FWIW, after testing rocThrust and hipCUB, it turned out that, it is not an infinite loop but a rise in compile-time which crossed timing threshold of the internal infra. The apps eventually compiled with 1-2% increment in the compile-time. I figured out the cause behind this. This patch makes two additional calls to Function::hasAddressTaken() and hasAddressTaken() is not optimal. Each time Function::hasAddressTaken() is called, it traverses over all uses of the function to deduce the required info. The calls made by this patch are itself in the loop which effectively made the suboptimality of Function::hasAddressTaken() conspicuous. In the new patch I am going to remove one call to Function::hasAddressTaken() which still preserves the intention of this patch. The new patch would basically be Diff3 of this patch.
We should think about optimizing Function::hasAddressTaken() by introducing a bool in Function class which would cache the result. In addition to this, Function::hasAddressTaken() can accept an additional bool parameter and based on its truthness, the function can return the cached value. The default value of parameter bool should be false to preserve today's behavior but client can set it to "true" if they want the cached value. Latter would be useful for this patch as the information is unlikely to change in a module (which is static naturally). This optimization would significantly improve the run-time of hasAddressTaken().

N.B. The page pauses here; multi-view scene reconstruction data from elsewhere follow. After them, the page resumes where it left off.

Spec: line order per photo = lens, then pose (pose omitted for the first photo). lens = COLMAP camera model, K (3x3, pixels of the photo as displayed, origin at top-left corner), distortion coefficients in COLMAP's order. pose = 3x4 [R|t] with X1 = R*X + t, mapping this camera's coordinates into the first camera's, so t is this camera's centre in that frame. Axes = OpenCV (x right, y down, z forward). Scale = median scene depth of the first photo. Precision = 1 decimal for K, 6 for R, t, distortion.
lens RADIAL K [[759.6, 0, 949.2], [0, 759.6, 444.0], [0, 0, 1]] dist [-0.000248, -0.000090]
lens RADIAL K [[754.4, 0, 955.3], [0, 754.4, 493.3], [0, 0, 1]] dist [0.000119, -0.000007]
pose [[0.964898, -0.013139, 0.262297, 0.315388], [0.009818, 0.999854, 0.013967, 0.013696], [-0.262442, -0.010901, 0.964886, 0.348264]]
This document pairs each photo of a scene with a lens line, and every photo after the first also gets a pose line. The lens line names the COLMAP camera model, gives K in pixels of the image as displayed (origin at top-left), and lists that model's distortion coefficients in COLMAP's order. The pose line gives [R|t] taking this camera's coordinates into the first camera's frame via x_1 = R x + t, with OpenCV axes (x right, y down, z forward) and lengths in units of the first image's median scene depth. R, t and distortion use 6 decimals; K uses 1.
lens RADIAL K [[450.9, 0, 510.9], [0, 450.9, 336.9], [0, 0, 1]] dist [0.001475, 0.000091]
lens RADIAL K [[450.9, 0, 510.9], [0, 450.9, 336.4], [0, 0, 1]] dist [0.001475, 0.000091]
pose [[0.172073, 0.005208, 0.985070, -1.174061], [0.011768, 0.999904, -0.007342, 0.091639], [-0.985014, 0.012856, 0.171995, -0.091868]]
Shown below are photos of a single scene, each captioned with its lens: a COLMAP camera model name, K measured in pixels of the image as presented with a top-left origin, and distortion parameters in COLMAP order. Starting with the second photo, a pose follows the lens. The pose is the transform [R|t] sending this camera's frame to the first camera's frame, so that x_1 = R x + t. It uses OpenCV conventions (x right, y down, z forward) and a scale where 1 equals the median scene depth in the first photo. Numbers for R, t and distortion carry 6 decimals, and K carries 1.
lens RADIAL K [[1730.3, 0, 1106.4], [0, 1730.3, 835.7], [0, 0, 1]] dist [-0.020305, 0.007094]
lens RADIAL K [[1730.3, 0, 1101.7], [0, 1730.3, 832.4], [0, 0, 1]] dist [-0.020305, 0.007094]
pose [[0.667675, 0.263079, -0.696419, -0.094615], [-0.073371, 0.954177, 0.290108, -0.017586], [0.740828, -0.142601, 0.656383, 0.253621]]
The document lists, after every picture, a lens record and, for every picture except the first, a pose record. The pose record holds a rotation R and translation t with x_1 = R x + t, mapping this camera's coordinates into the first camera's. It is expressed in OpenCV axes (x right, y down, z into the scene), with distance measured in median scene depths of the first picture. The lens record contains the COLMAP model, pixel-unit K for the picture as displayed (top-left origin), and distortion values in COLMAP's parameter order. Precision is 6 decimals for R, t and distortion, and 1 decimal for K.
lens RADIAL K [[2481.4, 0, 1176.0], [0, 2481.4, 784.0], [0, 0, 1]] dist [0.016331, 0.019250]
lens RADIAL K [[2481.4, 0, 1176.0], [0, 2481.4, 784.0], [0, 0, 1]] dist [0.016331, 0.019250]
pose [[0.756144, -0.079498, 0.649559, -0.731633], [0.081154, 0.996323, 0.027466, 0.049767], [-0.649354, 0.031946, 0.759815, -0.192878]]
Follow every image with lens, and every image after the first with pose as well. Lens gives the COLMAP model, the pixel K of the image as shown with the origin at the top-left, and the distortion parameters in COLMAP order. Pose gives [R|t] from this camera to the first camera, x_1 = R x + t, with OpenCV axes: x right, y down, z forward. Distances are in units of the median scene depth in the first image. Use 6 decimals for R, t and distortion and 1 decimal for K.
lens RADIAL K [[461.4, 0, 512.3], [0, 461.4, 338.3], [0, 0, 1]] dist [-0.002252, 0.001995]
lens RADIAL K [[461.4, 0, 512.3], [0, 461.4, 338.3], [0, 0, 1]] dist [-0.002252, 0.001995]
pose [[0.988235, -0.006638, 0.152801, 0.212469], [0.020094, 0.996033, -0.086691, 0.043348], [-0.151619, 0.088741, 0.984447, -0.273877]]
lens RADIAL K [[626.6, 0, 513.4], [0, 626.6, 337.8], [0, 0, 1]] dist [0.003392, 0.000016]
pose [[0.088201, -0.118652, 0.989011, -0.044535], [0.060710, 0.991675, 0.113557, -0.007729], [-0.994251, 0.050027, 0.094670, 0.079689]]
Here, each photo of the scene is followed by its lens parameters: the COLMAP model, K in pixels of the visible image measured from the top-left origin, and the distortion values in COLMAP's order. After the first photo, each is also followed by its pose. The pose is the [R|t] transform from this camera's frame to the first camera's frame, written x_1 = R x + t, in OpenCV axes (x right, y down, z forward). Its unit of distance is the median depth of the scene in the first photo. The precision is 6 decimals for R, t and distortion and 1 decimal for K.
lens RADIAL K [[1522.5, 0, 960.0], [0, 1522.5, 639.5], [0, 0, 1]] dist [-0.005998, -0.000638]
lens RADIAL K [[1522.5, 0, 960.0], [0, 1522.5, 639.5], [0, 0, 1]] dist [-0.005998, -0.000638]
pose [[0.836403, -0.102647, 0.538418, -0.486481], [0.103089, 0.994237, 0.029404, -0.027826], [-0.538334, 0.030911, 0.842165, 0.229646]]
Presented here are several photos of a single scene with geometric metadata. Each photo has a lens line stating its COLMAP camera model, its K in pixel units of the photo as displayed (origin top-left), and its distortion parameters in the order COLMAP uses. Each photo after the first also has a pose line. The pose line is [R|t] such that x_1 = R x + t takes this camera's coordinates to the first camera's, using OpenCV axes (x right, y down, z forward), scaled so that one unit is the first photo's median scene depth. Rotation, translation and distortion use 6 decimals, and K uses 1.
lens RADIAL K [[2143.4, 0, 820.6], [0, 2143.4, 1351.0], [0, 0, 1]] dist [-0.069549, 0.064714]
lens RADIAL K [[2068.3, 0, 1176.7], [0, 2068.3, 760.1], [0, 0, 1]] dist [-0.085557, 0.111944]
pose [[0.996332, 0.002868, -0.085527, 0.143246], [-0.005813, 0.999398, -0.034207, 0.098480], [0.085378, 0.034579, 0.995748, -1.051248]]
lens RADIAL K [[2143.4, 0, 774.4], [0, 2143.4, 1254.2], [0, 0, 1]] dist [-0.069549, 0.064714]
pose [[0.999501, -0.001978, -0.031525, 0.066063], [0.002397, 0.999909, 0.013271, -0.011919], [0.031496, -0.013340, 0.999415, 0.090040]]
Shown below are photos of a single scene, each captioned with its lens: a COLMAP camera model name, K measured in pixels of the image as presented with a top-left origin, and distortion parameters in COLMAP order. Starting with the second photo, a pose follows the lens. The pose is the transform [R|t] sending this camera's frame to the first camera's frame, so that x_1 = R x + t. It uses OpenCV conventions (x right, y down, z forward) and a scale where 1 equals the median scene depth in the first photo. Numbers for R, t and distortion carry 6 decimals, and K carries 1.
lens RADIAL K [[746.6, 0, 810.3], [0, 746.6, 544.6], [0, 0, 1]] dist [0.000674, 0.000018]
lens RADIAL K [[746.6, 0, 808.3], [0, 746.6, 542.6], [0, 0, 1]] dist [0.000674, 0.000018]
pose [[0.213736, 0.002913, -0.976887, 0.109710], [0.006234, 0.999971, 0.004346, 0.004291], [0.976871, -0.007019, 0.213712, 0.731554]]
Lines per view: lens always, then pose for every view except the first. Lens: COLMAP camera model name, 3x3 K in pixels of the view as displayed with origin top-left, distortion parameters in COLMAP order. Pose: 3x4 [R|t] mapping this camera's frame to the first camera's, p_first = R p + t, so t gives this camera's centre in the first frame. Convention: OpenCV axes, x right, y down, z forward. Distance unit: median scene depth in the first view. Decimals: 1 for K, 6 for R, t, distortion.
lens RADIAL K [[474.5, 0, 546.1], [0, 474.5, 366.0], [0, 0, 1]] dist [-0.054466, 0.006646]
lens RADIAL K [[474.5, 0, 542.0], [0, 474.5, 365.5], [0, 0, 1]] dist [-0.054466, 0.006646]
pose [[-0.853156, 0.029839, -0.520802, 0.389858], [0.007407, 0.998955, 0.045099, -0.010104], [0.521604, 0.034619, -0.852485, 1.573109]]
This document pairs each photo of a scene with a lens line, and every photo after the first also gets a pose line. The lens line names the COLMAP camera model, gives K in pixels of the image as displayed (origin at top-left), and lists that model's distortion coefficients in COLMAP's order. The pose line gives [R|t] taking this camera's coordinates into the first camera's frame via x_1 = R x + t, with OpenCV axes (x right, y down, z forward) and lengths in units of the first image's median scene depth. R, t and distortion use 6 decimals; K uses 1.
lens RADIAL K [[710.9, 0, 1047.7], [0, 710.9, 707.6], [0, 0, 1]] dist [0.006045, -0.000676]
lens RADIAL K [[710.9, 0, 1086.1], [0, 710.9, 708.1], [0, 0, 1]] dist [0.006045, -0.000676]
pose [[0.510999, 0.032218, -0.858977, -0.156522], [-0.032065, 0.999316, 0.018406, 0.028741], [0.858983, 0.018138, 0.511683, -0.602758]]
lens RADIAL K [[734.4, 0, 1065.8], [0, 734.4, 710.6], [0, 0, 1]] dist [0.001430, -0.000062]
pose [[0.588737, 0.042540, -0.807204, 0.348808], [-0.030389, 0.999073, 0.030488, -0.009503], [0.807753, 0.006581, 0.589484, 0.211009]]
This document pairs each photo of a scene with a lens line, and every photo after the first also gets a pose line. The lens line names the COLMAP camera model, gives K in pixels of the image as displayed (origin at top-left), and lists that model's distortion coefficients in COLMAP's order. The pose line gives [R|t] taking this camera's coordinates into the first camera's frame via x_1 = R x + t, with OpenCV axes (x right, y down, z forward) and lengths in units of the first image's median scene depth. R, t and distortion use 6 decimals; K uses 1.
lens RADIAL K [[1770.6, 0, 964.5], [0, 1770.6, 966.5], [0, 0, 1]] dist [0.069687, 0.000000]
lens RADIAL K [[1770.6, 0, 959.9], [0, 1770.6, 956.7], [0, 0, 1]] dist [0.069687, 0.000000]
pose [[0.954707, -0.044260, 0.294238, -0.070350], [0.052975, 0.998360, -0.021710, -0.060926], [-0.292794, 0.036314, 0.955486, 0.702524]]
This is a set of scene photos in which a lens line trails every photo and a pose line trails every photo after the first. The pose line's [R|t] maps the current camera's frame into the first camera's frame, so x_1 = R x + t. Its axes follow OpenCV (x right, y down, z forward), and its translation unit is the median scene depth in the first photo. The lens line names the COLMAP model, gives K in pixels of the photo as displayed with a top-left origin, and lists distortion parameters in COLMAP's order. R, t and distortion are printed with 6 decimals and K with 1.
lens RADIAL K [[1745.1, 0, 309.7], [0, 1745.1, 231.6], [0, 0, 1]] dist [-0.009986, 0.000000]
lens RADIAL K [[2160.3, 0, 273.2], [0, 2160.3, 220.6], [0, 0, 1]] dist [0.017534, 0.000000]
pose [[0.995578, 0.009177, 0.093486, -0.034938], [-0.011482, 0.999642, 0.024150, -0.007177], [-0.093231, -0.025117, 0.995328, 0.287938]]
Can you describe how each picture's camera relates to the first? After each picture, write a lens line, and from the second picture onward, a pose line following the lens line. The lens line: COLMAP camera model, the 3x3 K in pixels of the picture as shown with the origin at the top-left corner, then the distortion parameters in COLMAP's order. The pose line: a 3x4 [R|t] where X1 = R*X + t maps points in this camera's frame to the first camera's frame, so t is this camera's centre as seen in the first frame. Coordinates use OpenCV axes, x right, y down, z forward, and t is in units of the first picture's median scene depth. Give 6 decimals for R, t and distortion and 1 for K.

Without this change, internal ci takes ~10 minutes on average to compile rocThrust, ~9 minutes on average to compile hipCUB.
With this change, internal ci timed out after compiling rocThrust for 1.5 hours, timed out after compiling hipCUB after 1 hour.
When bisecting on my local machine, I gave 1 hour on top of what ci gave before terminating...
It did *not* look like a 1-2% increase in time.
Well, when I tried locally in the CI's container, it did not take more than 20mins to compile so I am not sure why it was stuck for more 1-2 hours.
This is what I got from -time-passes of llc.
W/o my change:
8.1618 ( 1.1%) 0.0000 ( 0.0%) 8.1618 ( 1.1%) 8.1637 ( 1.1%) Early propagate attributes from kernels to functions
W/ my change:
9.8957 ( 1.4%) 0.0130 ( 0.3%) 9.9088 ( 1.4%) 9.9124 ( 1.4%) Early propagate attributes from kernels to functions
Before we continue to solutions could you please clarify what in the current rocThrust has address taken? It may not have indirect function calls and without it this change should be a no-op.
I think you still need to add it to NewRoots to propagate from F down the stack.